Using the cloud to deliver applications isn’t a new idea, but it’s one that’s had to wait until now for technology to catch up with it. Microsoft’s Office 365 is the company’s answer to the increasing demand for anywhere, anytime access to applications and services. It provides small businesses as well as enterprises with hosted instances of the company’s Office application lineup, while relieving IT staff of much of the day-to-day care and feeding of those applications.

At first glance, the service, which opened as a public beta in mid-April (the beta had been running in private since October) could be a blessing for organisations that would like to take advantage of the tight integration that Microsoft offers in its desktop and server applications, without investing in the hardware or staff necessary to deploy such collaboration and productivity tools as Lync and SharePoint.

Well thought out services

Office 365 encompasses a well-thought-out collection of services that combine flexibility and stability while conforming to real-world business needs for compliance and security.

In its first incarnation, enterprise customers can provide their users with email through Exchange Online, advanced communication services through Lync Online and collaboration tools in the form of SharePoint Online. The service provides users with access to locally installed instances of Office Professional Plus as well as the Microsoft-hosted Office Web Apps.

Although hosted instances of the Office server apps are already available from third parties, the Office 365 instances raise the bar for what customers should expect. For example, some Exchange deployments constrain users to a couple of gigabytes of storage. Exchange Online users get a 25GB mailbox as a default and the ability to send messages up to 25MB in size. That alone is enough to sell me on the service.
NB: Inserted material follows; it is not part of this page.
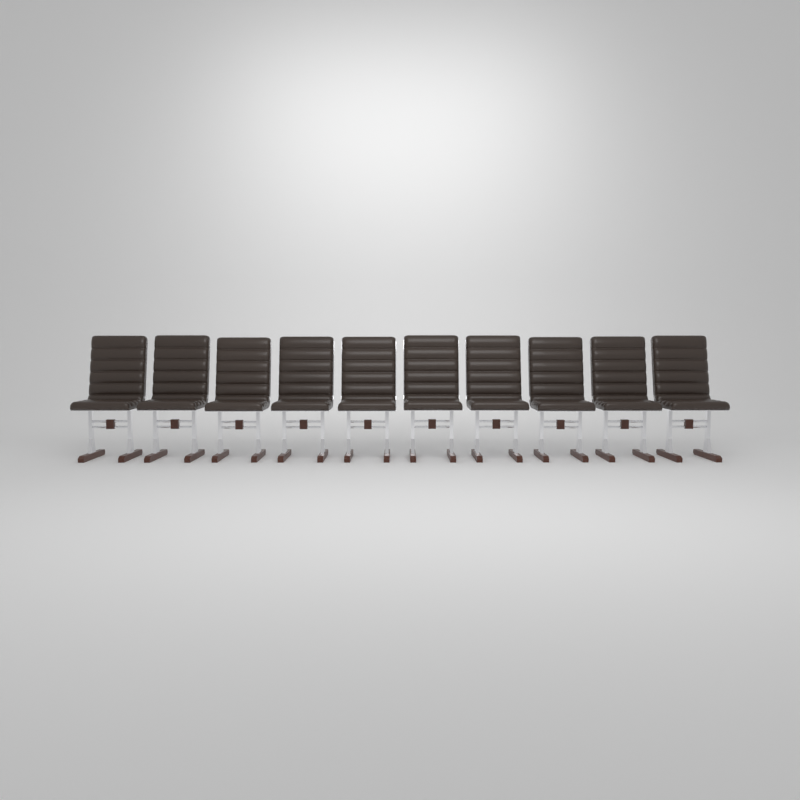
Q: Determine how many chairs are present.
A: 10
I’m the first person to point out that I’m a bit of a pack rat, but at the rate I go, it would take me at least a decade to fill up that much space.

Office 365 gives an organisation a choice of presenting the service through a subdomain of Microsoft’s onmicrosoft.com domain, or through the organisation’s own DNS domain. Depending on how the organisation handles DNS, presenting Office 365 as a subdomain of the organisation’s own domain can get tricky. The DNS entries will be child’s play for outfits that run their own DNS servers, but when I tried to set up the Office 365 services to present themselves through a subdomain of one of the eWEEK Labs domains, I found that our provider couldn’t easily accommodate the service (SVR) records required to deploy Lync Online.